Middlesex County Prosecutor’s Office, Sheriff’s Department To Seek Accreditation

MIDDLESEX COUNTY — Middlesex County Prosecutor Bruce J. Kaplan and Sheriff Mildred S. Scott announced today that they have enrolled the county’s two law enforcement agencies in a prestigious program they say will strengthen and improve overall law enforcement operations and services.

Their decision, approved by the Middlesex County Board of Chosen Freeholders at its meeting on Dec. 15, 2011, would enable the two agencies to seek accreditation through the New Jersey State Association of Chiefs of Police.

The accreditation process involves an intensive review of police procedures and raises the bar for police performance by creating more professional police departments that follow strict guidelines.

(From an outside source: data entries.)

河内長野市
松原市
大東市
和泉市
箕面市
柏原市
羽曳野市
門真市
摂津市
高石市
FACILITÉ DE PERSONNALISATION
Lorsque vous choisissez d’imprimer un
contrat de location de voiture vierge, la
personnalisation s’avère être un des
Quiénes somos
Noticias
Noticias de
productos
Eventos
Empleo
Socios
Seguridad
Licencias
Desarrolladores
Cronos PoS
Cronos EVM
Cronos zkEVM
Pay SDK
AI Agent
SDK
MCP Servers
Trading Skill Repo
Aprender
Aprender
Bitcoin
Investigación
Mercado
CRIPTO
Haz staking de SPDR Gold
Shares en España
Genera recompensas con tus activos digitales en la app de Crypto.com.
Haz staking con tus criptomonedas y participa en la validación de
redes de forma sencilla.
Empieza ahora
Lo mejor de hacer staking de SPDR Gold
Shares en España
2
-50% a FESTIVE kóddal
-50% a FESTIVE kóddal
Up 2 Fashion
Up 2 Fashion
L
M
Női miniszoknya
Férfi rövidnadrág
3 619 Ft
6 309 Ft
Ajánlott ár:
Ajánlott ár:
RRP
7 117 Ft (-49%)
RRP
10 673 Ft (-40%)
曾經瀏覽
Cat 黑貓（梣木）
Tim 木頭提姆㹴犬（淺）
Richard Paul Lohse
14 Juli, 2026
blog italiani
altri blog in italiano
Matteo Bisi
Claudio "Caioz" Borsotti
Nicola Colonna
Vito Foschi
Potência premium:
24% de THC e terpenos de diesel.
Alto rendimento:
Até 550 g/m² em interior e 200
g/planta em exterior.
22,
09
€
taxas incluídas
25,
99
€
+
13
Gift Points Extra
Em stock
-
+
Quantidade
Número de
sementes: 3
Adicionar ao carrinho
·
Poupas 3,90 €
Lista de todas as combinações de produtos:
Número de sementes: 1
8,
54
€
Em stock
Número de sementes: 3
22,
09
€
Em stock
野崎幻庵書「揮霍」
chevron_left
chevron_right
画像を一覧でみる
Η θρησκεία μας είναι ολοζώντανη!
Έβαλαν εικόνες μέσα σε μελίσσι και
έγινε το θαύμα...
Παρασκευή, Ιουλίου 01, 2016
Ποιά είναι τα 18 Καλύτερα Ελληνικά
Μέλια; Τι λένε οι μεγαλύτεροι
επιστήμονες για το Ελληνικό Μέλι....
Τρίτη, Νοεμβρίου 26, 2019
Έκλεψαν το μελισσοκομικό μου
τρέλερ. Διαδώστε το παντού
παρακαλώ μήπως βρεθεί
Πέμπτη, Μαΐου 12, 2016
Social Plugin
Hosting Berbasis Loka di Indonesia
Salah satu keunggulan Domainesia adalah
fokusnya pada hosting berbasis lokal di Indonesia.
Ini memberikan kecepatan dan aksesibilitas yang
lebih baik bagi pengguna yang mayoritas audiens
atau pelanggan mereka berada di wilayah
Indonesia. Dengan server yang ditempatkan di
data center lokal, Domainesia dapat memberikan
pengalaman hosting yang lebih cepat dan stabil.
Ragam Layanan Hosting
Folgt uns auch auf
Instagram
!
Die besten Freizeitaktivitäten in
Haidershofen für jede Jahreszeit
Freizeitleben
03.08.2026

The review and upgrading of police services touches upon 112 areas of police procedure and performance, and covers every aspect of police work, including such areas as arrests, pursuits, handling of juveniles and planning for major events.

Key to the program is placing all procedures in writing, so officers have clear and uniform guidelines that adhere to the best practices in law enforcement.

“The process takes about 18 months of review and training before accreditation is awarded, but the rewards are substantial,” Kaplan said. “Police departments that gain accreditation are more professional and disciplined,” he added.

“Accreditation is a coveted award that symbolizes professionalism, excellence and competence. Employees will take more pride in the agency, knowing that it represents the very best in law enforcement. This accreditation process will also allow us to provide more effective and efficient services to the public,” Scott said.

“The county has always made resident safety a priority,” said Middlesex County Freeholder H. James Polos, chair of the county’s Public Safety and Health Committee. “Gaining accreditation will put our county law enforcement agencies in a special category above the national standard.”

“The accreditation program sets high standards for law enforcement,” said Middlesex County Freeholder Director Christopher D. Rafano. “I anticipate our agencies will not only meet the standards of this accreditation program, but exceed them.”

During the process, participating agencies conduct a thorough self-analysis and revise and implement operational procedures in order to meet compliance with program guidelines. Once changes are implemented, a team of trained assessors reviews and verifies the results.

“Law enforcement agencies that meet these standards are better prepared to protect and serve their communities,” Kaplan said.